PROBLEM DESCRIPTION: Give all the lines of the material below as a JSON list of strings, one string per line, with blank lines left out.

DATASET EXCERPTS:

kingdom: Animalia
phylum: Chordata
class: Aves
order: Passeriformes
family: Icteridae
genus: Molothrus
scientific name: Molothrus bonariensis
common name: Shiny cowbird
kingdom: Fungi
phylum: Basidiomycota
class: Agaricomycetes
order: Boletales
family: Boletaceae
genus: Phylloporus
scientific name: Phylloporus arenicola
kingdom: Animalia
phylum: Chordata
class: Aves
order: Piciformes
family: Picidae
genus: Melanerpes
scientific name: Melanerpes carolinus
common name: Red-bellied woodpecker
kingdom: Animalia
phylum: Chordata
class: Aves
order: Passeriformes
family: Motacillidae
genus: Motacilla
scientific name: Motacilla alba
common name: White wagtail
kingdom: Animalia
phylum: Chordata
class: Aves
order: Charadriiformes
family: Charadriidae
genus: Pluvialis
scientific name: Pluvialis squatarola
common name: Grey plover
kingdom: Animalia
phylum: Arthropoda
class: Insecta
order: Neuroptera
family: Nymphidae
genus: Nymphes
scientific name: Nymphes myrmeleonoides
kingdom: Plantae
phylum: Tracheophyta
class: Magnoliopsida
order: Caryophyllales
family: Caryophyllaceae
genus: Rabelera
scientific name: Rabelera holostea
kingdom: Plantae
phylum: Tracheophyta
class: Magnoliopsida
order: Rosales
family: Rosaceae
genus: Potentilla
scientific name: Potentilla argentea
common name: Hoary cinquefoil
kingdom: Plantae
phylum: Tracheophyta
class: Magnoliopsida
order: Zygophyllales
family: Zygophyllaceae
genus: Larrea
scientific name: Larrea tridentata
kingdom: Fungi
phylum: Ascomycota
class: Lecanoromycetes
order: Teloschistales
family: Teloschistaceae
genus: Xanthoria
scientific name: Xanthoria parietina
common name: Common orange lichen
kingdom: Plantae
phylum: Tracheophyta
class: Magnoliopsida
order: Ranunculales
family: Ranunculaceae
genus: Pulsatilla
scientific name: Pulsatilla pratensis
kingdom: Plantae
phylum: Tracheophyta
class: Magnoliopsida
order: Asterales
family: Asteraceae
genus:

SOLUTION:
[
  "kingdom: Animalia",
  "phylum: Chordata",
  "class: Aves",
  "order: Passeriformes",
  "family: Icteridae",
  "genus: Molothrus",
  "scientific name: Molothrus bonariensis",
  "common name: Shiny cowbird",
  "kingdom: Fungi",
  "phylum: Basidiomycota",
  "class: Agaricomycetes",
  "order: Boletales",
  "family: Boletaceae",
  "genus: Phylloporus",
  "scientific name: Phylloporus arenicola",
  "kingdom: Animalia",
  "phylum: Chordata",
  "class: Aves",
  "order: Piciformes",
  "family: Picidae",
  "genus: Melanerpes",
  "scientific name: Melanerpes carolinus",
  "common name: Red-bellied woodpecker",
  "kingdom: Animalia",
  "phylum: Chordata",
  "class: Aves",
  "order: Passeriformes",
  "family: Motacillidae",
  "genus: Motacilla",
  "scientific name: Motacilla alba",
  "common name: White wagtail",
  "kingdom: Animalia",
  "phylum: Chordata",
  "class: Aves",
  "order: Charadriiformes",
  "family: Charadriidae",
  "genus: Pluvialis",
  "scientific name: Pluvialis squatarola",
  "common name: Grey plover",
  "kingdom: Animalia",
  "phylum: Arthropoda",
  "class: Insecta",
  "order: Neuroptera",
  "family: Nymphidae",
  "genus: Nymphes",
  "scientific name: Nymphes myrmeleonoides",
  "kingdom: Plantae",
  "phylum: Tracheophyta",
  "class: Magnoliopsida",
  "order: Caryophyllales",
  "family: Caryophyllaceae",
  "genus: Rabelera",
  "scientific name: Rabelera holostea",
  "kingdom: Plantae",
  "phylum: Tracheophyta",
  "class: Magnoliopsida",
  "order: Rosales",
  "family: Rosaceae",
  "genus: Potentilla",
  "scientific name: Potentilla argentea",
  "common name: Hoary cinquefoil",
  "kingdom: Plantae",
  "phylum: Tracheophyta",
  "class: Magnoliopsida",
  "order: Zygophyllales",
  "family: Zygophyllaceae",
  "genus: Larrea",
  "scientific name: Larrea tridentata",
  "kingdom: Fungi",
  "phylum: Ascomycota",
  "class: Lecanoromycetes",
  "order: Teloschistales",
  "family: Teloschistaceae",
  "genus: Xanthoria",
  "scientific name: Xanthoria parietina",
  "common name: Common orange lichen",
  "kingdom: Plantae",
  "phylum: Tracheophyta",
  "class: Magnoliopsida",
  "order: Ranunculales",
  "family: Ranunculaceae",
  "genus: Pulsatilla",
  "scientific name: Pulsatilla pratensis",
  "kingdom: Plantae",
  "phylum: Tracheophyta",
  "class: Magnoliopsida",
  "order: Asterales",
  "family: Asteraceae",
  "genus:"
]